§ **PROBLEM STATEMENT**
Reproduce every line of the records below, with no changes to wording, spelling, or order.

(INPUT FOR THIS TASK)

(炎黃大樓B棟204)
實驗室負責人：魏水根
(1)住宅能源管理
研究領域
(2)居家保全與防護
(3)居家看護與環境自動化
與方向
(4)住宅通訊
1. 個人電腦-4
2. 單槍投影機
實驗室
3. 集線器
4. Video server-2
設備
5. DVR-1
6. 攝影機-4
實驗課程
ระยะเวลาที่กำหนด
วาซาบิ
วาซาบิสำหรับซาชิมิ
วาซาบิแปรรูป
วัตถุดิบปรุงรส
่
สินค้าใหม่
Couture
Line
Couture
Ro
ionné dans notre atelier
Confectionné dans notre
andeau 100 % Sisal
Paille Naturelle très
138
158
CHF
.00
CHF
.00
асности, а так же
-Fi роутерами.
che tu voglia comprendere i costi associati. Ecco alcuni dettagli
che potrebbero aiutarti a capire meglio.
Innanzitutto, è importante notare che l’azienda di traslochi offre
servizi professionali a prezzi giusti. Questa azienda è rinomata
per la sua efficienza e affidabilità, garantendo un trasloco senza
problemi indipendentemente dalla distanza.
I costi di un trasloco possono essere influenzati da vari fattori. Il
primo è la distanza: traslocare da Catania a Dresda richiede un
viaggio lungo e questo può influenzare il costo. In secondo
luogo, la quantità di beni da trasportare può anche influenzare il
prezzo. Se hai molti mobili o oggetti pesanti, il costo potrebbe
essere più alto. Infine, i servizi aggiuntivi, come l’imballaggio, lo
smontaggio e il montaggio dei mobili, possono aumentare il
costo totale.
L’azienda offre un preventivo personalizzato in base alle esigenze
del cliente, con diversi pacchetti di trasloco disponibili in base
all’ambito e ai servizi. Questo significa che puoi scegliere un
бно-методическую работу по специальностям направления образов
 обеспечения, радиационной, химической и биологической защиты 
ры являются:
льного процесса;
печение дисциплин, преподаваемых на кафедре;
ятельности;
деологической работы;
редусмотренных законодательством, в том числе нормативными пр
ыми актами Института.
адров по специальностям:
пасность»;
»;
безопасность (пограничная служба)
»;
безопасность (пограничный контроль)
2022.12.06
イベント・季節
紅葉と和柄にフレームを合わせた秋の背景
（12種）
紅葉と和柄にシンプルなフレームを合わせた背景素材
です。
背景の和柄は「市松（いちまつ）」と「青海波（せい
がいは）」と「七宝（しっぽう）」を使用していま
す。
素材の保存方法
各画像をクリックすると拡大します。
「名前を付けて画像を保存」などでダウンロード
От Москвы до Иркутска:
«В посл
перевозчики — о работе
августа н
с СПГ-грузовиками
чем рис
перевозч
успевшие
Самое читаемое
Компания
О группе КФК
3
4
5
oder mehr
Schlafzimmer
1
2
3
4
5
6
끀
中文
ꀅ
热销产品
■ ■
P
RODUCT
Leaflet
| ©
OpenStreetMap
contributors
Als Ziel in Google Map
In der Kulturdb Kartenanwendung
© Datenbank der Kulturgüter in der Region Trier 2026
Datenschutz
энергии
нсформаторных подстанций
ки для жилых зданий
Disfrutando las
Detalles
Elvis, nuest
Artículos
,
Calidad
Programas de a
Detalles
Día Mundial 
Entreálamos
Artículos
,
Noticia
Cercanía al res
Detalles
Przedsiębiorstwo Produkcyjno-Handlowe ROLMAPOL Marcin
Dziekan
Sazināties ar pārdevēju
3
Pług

(End INPUT FOR THIS TASK)

§ **WRITTEN ANSWER**
(炎黃大樓B棟204)
實驗室負責人：魏水根
(1)住宅能源管理
研究領域
(2)居家保全與防護
(3)居家看護與環境自動化
與方向
(4)住宅通訊
1. 個人電腦-4
2. 單槍投影機
實驗室
3. 集線器
4. Video server-2
設備
5. DVR-1
6. 攝影機-4
實驗課程
ระยะเวลาที่กำหนด
วาซาบิ
วาซาบิสำหรับซาชิมิ
วาซาบิแปรรูป
วัตถุดิบปรุงรส
่
สินค้าใหม่
Couture
Line
Couture
Ro
ionné dans notre atelier
Confectionné dans notre
andeau 100 % Sisal
Paille Naturelle très
138
158
CHF
.00
CHF
.00
асности, а так же
-Fi роутерами.
che tu voglia comprendere i costi associati. Ecco alcuni dettagli
che potrebbero aiutarti a capire meglio.
Innanzitutto, è importante notare che l’azienda di traslochi offre
servizi professionali a prezzi giusti. Questa azienda è rinomata
per la sua efficienza e affidabilità, garantendo un trasloco senza
problemi indipendentemente dalla distanza.
I costi di un trasloco possono essere influenzati da vari fattori. Il
primo è la distanza: traslocare da Catania a Dresda richiede un
viaggio lungo e questo può influenzare il costo. In secondo
luogo, la quantità di beni da trasportare può anche influenzare il
prezzo. Se hai molti mobili o oggetti pesanti, il costo potrebbe
essere più alto. Infine, i servizi aggiuntivi, come l’imballaggio, lo
smontaggio e il montaggio dei mobili, possono aumentare il
costo totale.
L’azienda offre un preventivo personalizzato in base alle esigenze
del cliente, con diversi pacchetti di trasloco disponibili in base
all’ambito e ai servizi. Questo significa che puoi scegliere un
бно-методическую работу по специальностям направления образов
 обеспечения, радиационной, химической и биологической защиты 
ры являются:
льного процесса;
печение дисциплин, преподаваемых на кафедре;
ятельности;
деологической работы;
редусмотренных законодательством, в том числе нормативными пр
ыми актами Института.
адров по специальностям:
пасность»;
»;
безопасность (пограничная служба)
»;
безопасность (пограничный контроль)
2022.12.06
イベント・季節
紅葉と和柄にフレームを合わせた秋の背景
（12種）
紅葉と和柄にシンプルなフレームを合わせた背景素材
です。
背景の和柄は「市松（いちまつ）」と「青海波（せい
がいは）」と「七宝（しっぽう）」を使用していま
す。
素材の保存方法
各画像をクリックすると拡大します。
「名前を付けて画像を保存」などでダウンロード
От Москвы до Иркутска:
«В посл
перевозчики — о работе
августа н
с СПГ-грузовиками
чем рис
перевозч
успевшие
Самое читаемое
Компания
О группе КФК
3
4
5
oder mehr
Schlafzimmer
1
2
3
4
5
6
끀
中文
ꀅ
热销产品
■ ■
P
RODUCT
Leaflet
| ©
OpenStreetMap
contributors
Als Ziel in Google Map
In der Kulturdb Kartenanwendung
© Datenbank der Kulturgüter in der Region Trier 2026
Datenschutz
энергии
нсформаторных подстанций
ки для жилых зданий
Disfrutando las
Detalles
Elvis, nuest
Artículos
,
Calidad
Programas de a
Detalles
Día Mundial 
Entreálamos
Artículos
,
Noticia
Cercanía al res
Detalles
Przedsiębiorstwo Produkcyjno-Handlowe ROLMAPOL Marcin
Dziekan
Sazināties ar pārdevēju
3
Pług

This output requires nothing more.